-- Opening Marker --
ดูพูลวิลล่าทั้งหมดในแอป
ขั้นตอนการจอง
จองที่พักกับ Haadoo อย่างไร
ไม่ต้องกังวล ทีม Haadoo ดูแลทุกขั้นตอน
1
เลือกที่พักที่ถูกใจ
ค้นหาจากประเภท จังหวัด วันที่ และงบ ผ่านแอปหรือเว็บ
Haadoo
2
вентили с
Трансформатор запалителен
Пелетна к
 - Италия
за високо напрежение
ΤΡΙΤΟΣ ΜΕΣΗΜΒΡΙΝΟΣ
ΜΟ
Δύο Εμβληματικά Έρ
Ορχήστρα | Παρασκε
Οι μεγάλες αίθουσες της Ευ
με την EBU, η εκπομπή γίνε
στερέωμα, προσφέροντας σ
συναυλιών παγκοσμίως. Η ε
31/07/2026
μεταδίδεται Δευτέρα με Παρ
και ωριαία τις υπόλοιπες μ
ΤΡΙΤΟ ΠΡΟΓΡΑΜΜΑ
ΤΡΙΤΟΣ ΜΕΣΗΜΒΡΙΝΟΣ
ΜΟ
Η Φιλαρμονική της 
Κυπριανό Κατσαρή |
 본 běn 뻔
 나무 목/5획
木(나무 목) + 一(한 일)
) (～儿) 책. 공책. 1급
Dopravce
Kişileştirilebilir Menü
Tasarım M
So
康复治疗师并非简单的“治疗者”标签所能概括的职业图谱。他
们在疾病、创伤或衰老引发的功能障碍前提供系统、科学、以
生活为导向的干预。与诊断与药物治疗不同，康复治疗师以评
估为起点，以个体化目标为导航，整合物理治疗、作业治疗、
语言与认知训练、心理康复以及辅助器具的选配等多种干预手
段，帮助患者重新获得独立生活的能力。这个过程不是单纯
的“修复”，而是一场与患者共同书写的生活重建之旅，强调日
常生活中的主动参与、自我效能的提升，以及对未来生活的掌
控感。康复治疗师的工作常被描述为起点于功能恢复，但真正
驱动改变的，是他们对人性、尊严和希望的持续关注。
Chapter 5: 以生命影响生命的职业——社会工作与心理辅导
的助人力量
-- Closing Marker --
* [What to do] In the listing above, please copy exactly the lines from the first through the one that contains "们在疾病、创伤或衰老引发的功能障碍前提供系统、科学、以", and no others.

* [Task result]
ดูพูลวิลล่าทั้งหมดในแอป
ขั้นตอนการจอง
จองที่พักกับ Haadoo อย่างไร
ไม่ต้องกังวล ทีม Haadoo ดูแลทุกขั้นตอน
1
เลือกที่พักที่ถูกใจ
ค้นหาจากประเภท จังหวัด วันที่ และงบ ผ่านแอปหรือเว็บ
Haadoo
2
вентили с
Трансформатор запалителен
Пелетна к
 - Италия
за високо напрежение
ΤΡΙΤΟΣ ΜΕΣΗΜΒΡΙΝΟΣ
ΜΟ
Δύο Εμβληματικά Έρ
Ορχήστρα | Παρασκε
Οι μεγάλες αίθουσες της Ευ
με την EBU, η εκπομπή γίνε
στερέωμα, προσφέροντας σ
συναυλιών παγκοσμίως. Η ε
31/07/2026
μεταδίδεται Δευτέρα με Παρ
και ωριαία τις υπόλοιπες μ
ΤΡΙΤΟ ΠΡΟΓΡΑΜΜΑ
ΤΡΙΤΟΣ ΜΕΣΗΜΒΡΙΝΟΣ
ΜΟ
Η Φιλαρμονική της 
Κυπριανό Κατσαρή |
 본 běn 뻔
 나무 목/5획
木(나무 목) + 一(한 일)
) (～儿) 책. 공책. 1급
Dopravce
Kişileştirilebilir Menü
Tasarım M
So
康复治疗师并非简单的“治疗者”标签所能概括的职业图谱。他
们在疾病、创伤或衰老引发的功能障碍前提供系统、科学、以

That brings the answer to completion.